§ Problem to solve
From the records below, copy every line that contains the word "serta".

(Beginning of The data)

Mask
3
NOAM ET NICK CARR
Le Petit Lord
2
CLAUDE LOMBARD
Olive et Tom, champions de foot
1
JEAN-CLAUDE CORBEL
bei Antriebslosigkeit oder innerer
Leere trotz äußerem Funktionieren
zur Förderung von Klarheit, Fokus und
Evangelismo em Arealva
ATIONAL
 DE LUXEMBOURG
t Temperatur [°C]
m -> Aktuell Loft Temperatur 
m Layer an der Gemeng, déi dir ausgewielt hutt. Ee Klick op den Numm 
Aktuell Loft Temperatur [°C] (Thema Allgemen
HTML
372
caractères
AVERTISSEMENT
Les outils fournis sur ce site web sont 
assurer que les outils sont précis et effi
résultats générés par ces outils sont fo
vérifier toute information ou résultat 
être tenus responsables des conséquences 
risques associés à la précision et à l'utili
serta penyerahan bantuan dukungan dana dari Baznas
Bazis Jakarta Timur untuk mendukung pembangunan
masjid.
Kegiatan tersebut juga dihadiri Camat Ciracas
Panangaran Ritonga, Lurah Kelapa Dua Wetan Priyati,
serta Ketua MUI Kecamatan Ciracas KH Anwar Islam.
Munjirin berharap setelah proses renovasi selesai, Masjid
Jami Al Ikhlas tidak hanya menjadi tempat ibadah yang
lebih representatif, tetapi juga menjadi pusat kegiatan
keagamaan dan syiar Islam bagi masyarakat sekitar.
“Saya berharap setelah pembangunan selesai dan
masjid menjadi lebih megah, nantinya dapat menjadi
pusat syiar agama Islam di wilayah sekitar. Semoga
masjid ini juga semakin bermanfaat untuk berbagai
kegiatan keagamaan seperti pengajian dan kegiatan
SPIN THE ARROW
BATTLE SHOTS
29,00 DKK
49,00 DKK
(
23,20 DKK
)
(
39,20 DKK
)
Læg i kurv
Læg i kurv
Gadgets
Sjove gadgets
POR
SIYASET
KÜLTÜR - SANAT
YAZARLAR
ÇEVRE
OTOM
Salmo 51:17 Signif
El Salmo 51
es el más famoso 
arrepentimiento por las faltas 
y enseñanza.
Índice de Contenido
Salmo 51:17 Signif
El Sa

(End of The data)

§ Task result
serta penyerahan bantuan dukungan dana dari Baznas
serta Ketua MUI Kecamatan Ciracas KH Anwar Islam.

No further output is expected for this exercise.